## YOUR TASK
Please update the ginger molasses cookie recipe text between "Ingredients and Substitutions" and "spread and crackle.", inclusive, writing it out again with "ghee" in place of every "butter".

Sometimes you just want a ginger cookie that really hits you with ginger, you know? If you enjoy a stronger ginger molasses cookie, these triple ginger molasses cookies absolutely deliver. They’re warm, aromatic, and packed with flavor from freshly grated ginger, crystallized ginger, and ground ginger. The texture is soft with a gentle chew, and the Swedish pearl sugar adds just the right amount of crunch on top. These are the cookies I keep going back to when I’m craving something cozy but bold.
Why You’ll Like This Recipe
- Triple the ginger flavor. Fresh, crystallized, and ground ginger come together for maximum warmth.
- Soft, chewy texture. The centers stay soft while the edges set perfectly.
- Rich molasses aroma. Light molasses gives sweetness with deep caramel notes—without overpowering bitterness.
- Pearl sugar crunch. Swedish pearl sugar gives every bite a delightful crunch and a pretty finish.
- Make-ahead friendly. The dough needs chilling, making it perfect for prepping ahead.
Ingredients and Substitutions
- Unsalted butter – Browning the butter intensifies the flavor. You can use regular melted butter, but the flavor will be milder.
- Egg – I don’t recommend other substitution for this recipe
- Crystallized ginger – Adds chewy pops of sweetness and heat. Can be replaced with candied ginger.
- Fresh ginger – Grated fresh ginger gives brightness. Skip only if necessary.
- All-purpose flour – No substitution recommended for the correct texture.
- Baking soda – Helps the cookies spread and crackle.
- Fine sea salt – Balances sweetness and spices.
- Ground ginger, cinnamon, and cloves – Classic gingerbread spices. Adjust to taste.
- Sugar – Regular granulated sugar works best.
- Light molasses – Use light/molasses, not blackstrap (too bitter).

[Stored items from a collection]
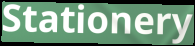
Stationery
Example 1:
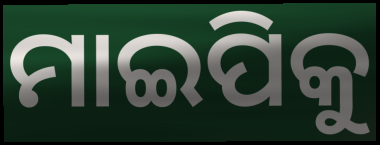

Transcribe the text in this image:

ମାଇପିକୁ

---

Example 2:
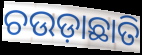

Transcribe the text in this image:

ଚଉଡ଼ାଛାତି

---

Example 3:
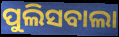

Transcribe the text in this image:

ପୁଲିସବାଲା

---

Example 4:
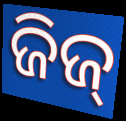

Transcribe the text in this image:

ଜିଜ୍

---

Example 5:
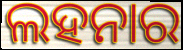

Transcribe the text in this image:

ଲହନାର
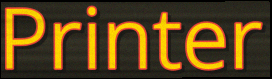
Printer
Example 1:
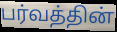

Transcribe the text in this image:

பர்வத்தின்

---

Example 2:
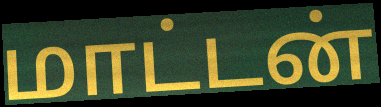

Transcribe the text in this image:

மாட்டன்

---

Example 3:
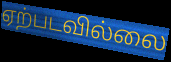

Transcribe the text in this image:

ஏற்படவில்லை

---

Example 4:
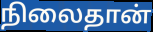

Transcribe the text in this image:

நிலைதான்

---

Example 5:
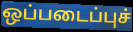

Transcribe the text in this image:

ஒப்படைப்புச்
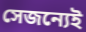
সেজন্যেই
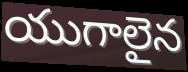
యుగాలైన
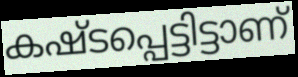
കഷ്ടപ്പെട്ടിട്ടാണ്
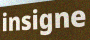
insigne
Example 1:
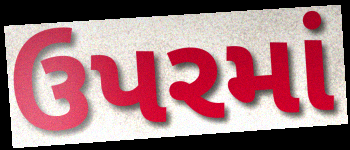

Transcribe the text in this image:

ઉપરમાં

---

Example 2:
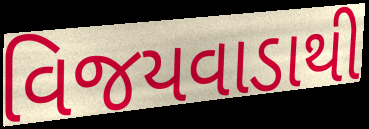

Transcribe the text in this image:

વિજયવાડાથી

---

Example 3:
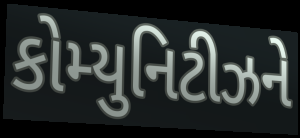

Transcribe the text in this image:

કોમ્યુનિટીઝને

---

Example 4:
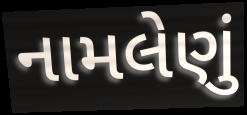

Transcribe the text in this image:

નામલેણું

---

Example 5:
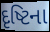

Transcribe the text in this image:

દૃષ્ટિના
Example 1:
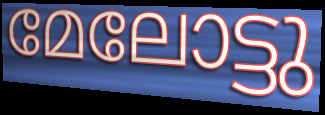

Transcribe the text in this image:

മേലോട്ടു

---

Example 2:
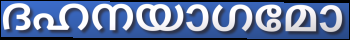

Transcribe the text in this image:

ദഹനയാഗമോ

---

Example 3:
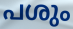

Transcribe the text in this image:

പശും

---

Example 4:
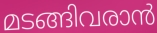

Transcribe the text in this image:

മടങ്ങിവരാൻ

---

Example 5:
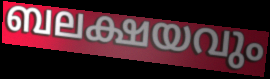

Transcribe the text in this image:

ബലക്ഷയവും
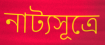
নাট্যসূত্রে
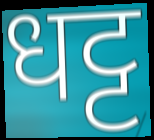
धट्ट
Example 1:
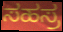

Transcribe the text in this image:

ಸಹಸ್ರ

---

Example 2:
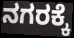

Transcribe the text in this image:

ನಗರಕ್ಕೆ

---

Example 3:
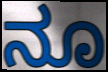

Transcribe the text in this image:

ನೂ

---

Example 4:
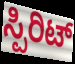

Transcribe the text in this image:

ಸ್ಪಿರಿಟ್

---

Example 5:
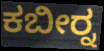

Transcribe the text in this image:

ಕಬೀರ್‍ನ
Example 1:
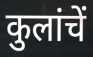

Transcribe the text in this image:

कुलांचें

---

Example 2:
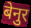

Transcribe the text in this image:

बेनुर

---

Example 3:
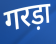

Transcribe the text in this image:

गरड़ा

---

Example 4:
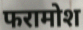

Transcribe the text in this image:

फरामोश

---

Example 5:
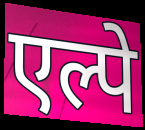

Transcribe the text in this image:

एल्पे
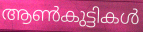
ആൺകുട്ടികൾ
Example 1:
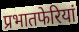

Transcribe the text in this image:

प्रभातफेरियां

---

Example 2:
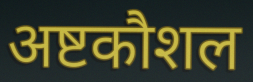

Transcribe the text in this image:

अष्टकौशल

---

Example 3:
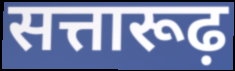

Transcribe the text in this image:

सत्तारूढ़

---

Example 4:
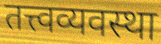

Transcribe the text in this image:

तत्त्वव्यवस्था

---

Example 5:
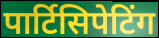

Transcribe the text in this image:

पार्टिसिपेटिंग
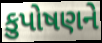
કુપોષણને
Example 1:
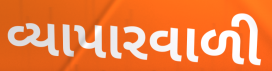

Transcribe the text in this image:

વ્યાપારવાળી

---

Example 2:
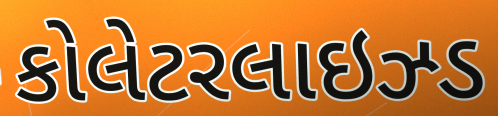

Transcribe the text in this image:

## EXERCISE RESPONSE
Ingredients and Substitutions
- Unsalted ghee – Browning the ghee intensifies the flavor. You can use regular melted ghee, but the flavor will be milder.
- Egg – I don’t recommend other substitution for this recipe
- Crystallized ginger – Adds chewy pops of sweetness and heat. Can be replaced with candied ginger.
- Fresh ginger – Grated fresh ginger gives brightness. Skip only if necessary.
- All-purpose flour – No substitution recommended for the correct texture.
- Baking soda – Helps the cookies spread and crackle.